The environmental chamber was designed and supplied by Temperature Applied Sciences, which is a UK manufacturer of bespoke Environmental Simulation Systems, with many decades’ of experience. The test chamber supplied to the University of Bath for the VSimulators platform has 14 independent control loops, covering temperature, humidity, air-flow, lighting plus a number of hot and cold radiators, which posed significant and unusual design challenges. All of the environmental variables are under programmable control, simulating an almost infinite variety of day and night scenarios. The remote plant and instrumentation packages are connected to the test chamber via flexible hoses and umbilical cables, while the test chamber has been designed to be rigid and lightweight to withstand the considerable force of the Servotest platform.

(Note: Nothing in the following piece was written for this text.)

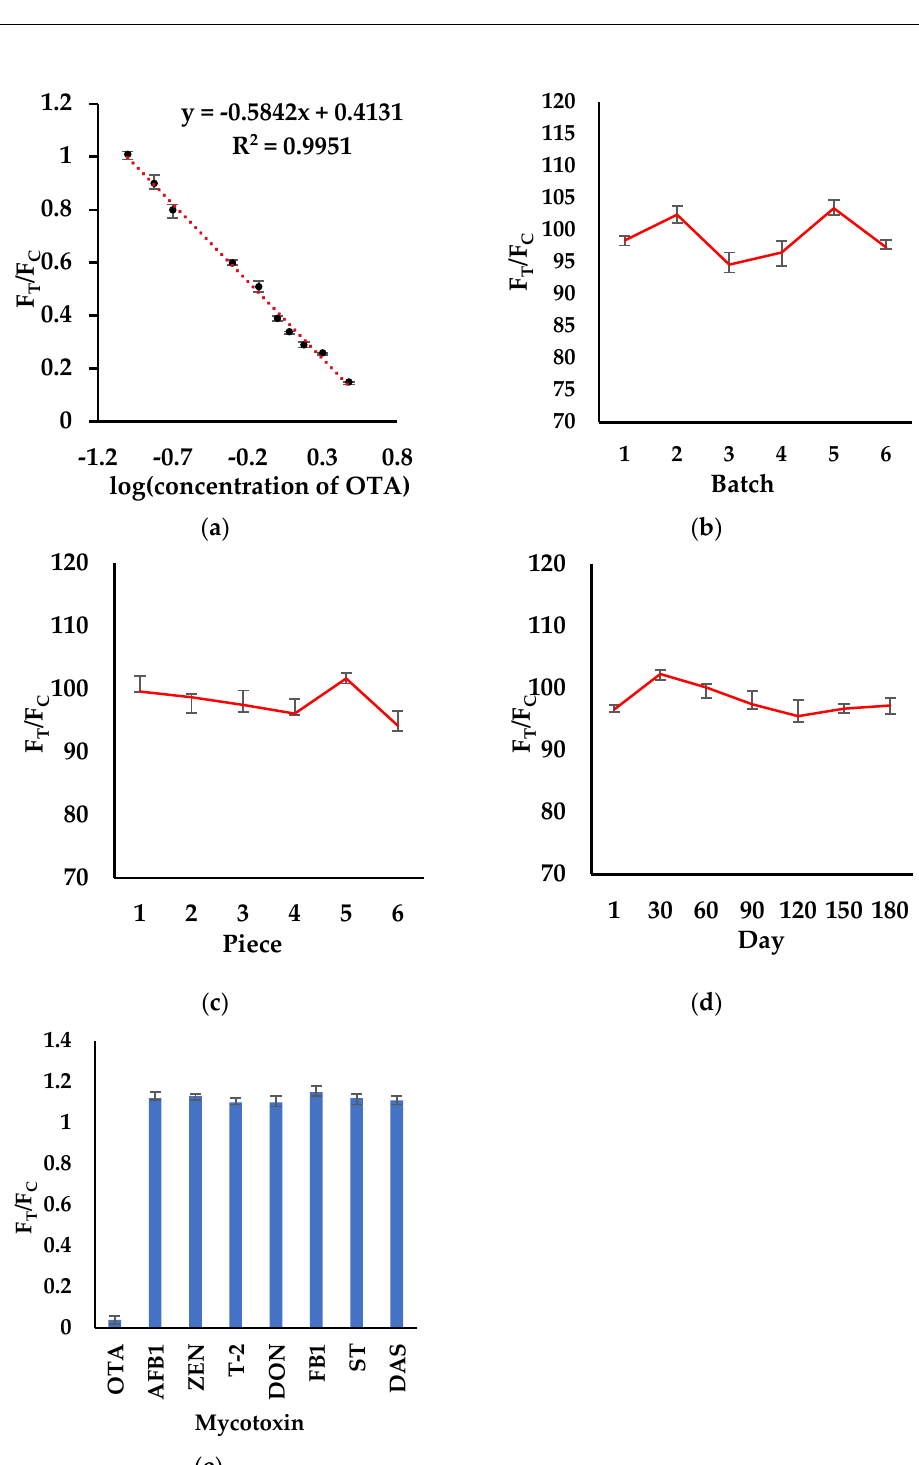
Table 1. Comparison between this proposed iPOCT and UPLC-MS/MS method using wheat. Sample OTA Spiked Level (ng/mL)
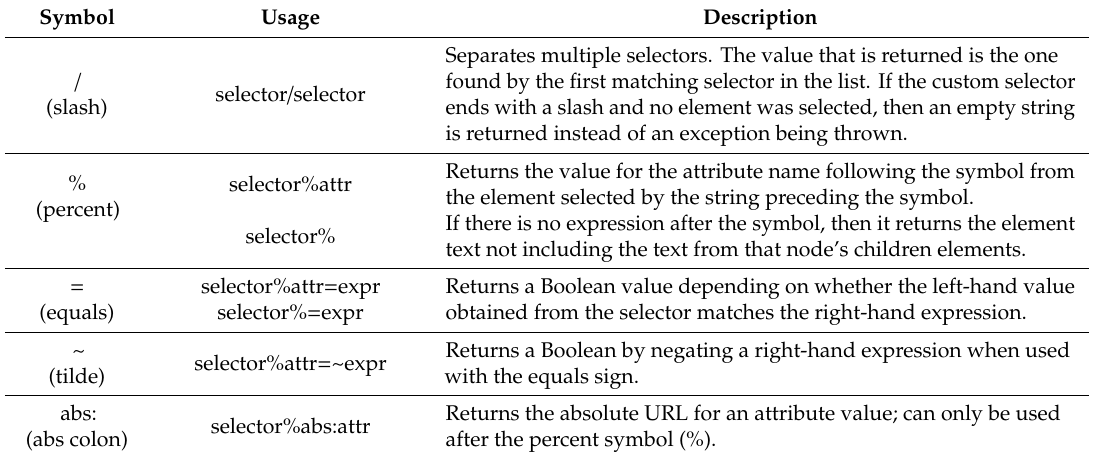
Table 1. The custom selector symbols that were added and are used by the product information extractor. Symbol Usage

“I was very excited to learn that the University of Bath had again selected Temperature Applied Sciences to work on another project,” comments Timothy Stevens, technical director Temperature Applied Science. “The Test Chamber is very much the hub of the VSimulators, whereby all of the technologies converge. We were presented with two distinct challenges. Firstly, the Chamber had to be very light but also very rigid. Secondly, no less than 14 control loops were necessary, all of which had to be under programmable control. Our modular system was perfect for the application and has capacity to spare for any future enhancements.“
The 3D VR environments, created by simulation and virtual reality company Antycip, are projected onto three walls to create a realistic impression of living and working in a building space, including a modern apartment and an office with external views of a low rise city or a dense, high rise city. These scenes will enable participants to experience and respond to virtual surroundings, adjusted according to the time of day.
“Like the other organisations, Antycip is very pleased to be working with the University of Bath on this fascinating VSimulators project,” says Chris Waldron, UK regional manager, Antycip Simulation. “As with many of the professional grade VR projects that we are asked to work on, this came with a set of unique challenges; the image size and nature requirements, the confined area, the angle of projection, and the need to cope with the movement of the platform, all restricted the projector and lens choices, plus created a set of related engineering prescriptions that we had to work to.”
The EPSRC-funded project will also feature a VSimulator platform based at the University of Exeter, which will include a 4×4 metre ‘motion platform’ with in an 8×8 metre room. The
VSimulators facility at the University of Exeter will also offer a fully instrumented floor to record pressure and movement in fine detail, as well as motion capture technology and immersive virtual reality capabilities for up to nine occupants, simultaneously.